I recently was working with a kindergarten teacher who was teaching a group of six kindergarten students, all identified as novice English Language Learners.  My experience observing and working with this group reinforced my own understanding of Andrea Honigsfeld’s research in her recent book, Growing Language and Literacy. In it she solidifies my understanding that English Language Learners arrive at school already possessing a wealth of knowledge that can be used as a foundation to build new knowledge on.  Their prior knowledge and experiences should be valued and leveraged as new skills and knowledge are presented in their new language.
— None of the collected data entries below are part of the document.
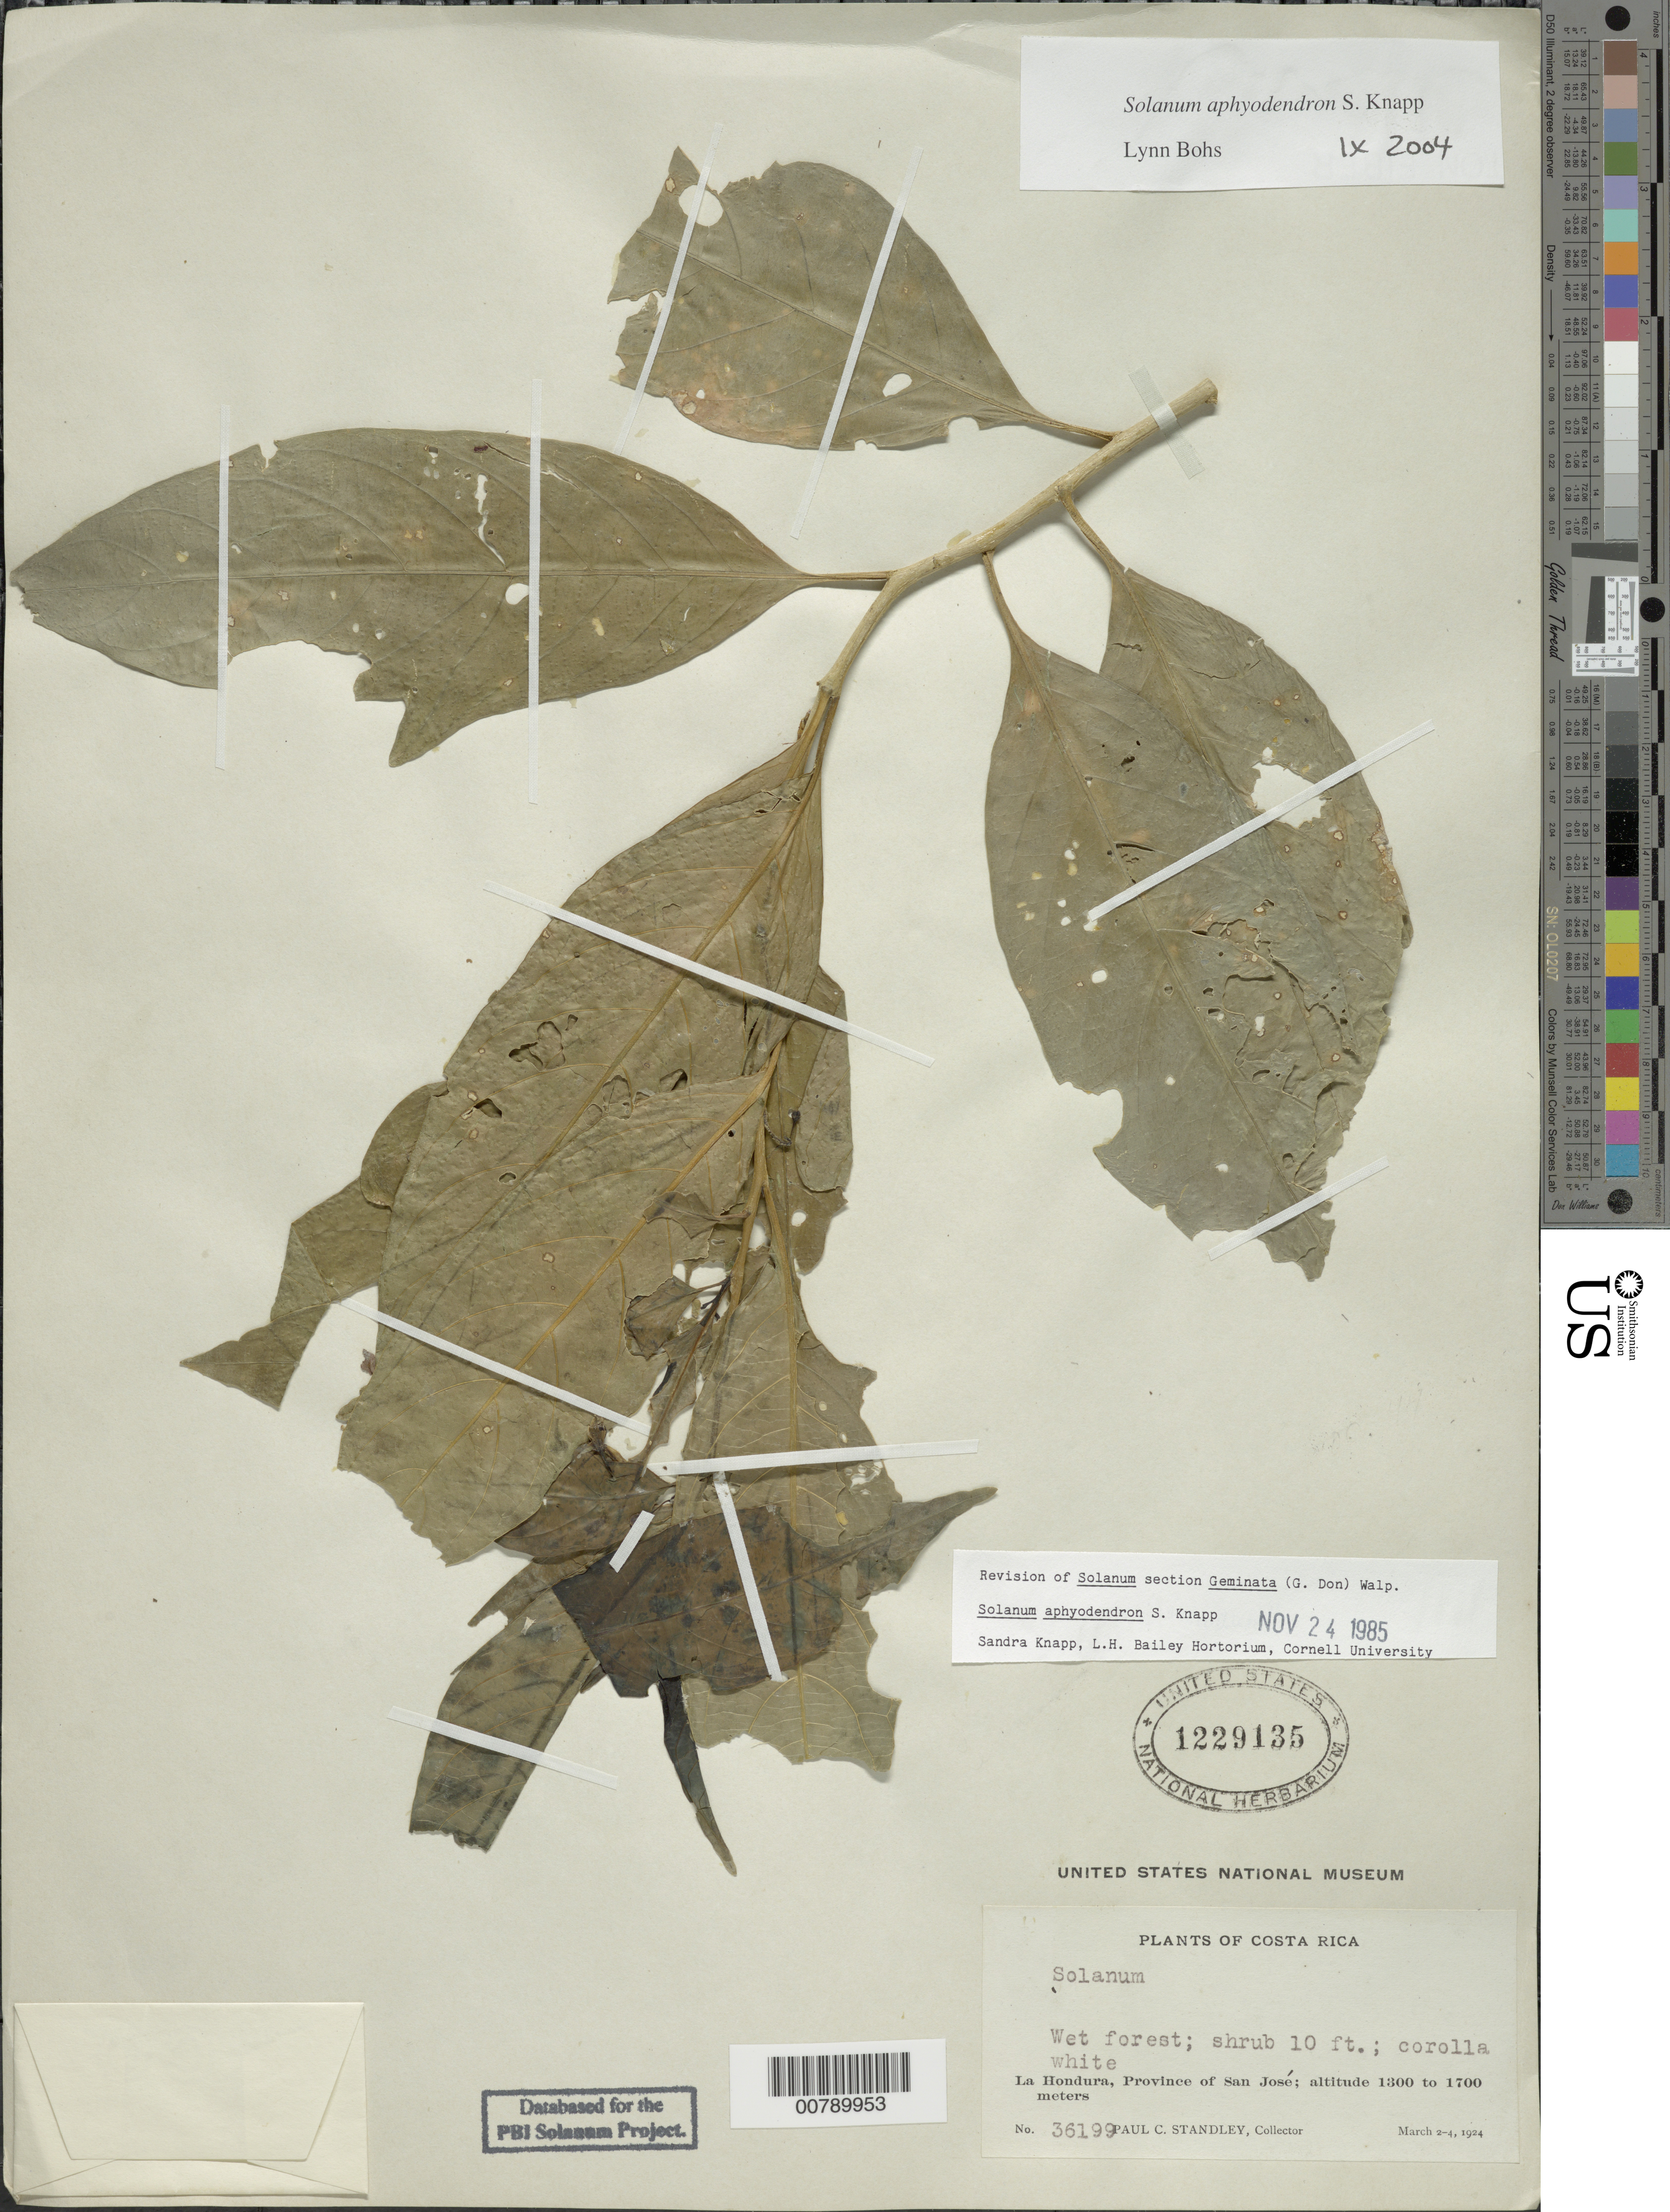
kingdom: Plantae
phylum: Tracheophyta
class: Magnoliopsida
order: Solanales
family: Solanaceae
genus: Solanum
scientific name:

When you integrate students’ prior experiences with their early on classroom abilities to learn from listening, drawing, and working with pictures, you really get to see learning and growth happen quickly. This particular group of students was already able to categorize photos and objects based on oral descriptions, draw pictures based on simple oral descriptions, and understand some of their peer conversations about everyday topics

In the current lesson I was observing,  the teacher was teaching this group of students the concept of the letter E. While she read from a big book, I created a circle map of objects students would be familiar with the letter E, including “pen, hen, and egg.”  Additionally, I added sketches to accompany these words on the circle map.

Once this part of the lesson was complete, I pulled these six students to the back on the rug with me. At first, I asked them to answer yes or no to each question.  I pointed to the letter E and said, “Is this the letter E, yes or no?”  All six replied yes.   Next, I pointed to the word “pen” and repeated the yes or no questioning until all pictures and words were identified successfully.

I moved on to the next level of questioning. I asked students to point to the specific E words I called out one at a time.  I noticed one of the six students looked to his peers for pointing.  I took note that I’d provide further support to this student during our one on one time.

I moved into the final stages of support for this particular group on this day. This time, I wrote a short sentence and chorally read it with them.  Next, I copied the sentence again and cut the sentence up word by word. Each student received one word from the sentence.   After asking each student to read their word aloud to me, I asked them to please help me build that same sentence together, while still keeping it on display for them.  Together, we built the sentence word by word, reading it as a group one more time after.  

Students were as engaged as possible, and excited to develop the same process the next day.

Honigsfeld (2019) explain, “You will start to notice that students at the Emerging level are bridging over to the next language proficiency level when you can elicit longer answers from them.” You can also observe the conversations they have with their peers.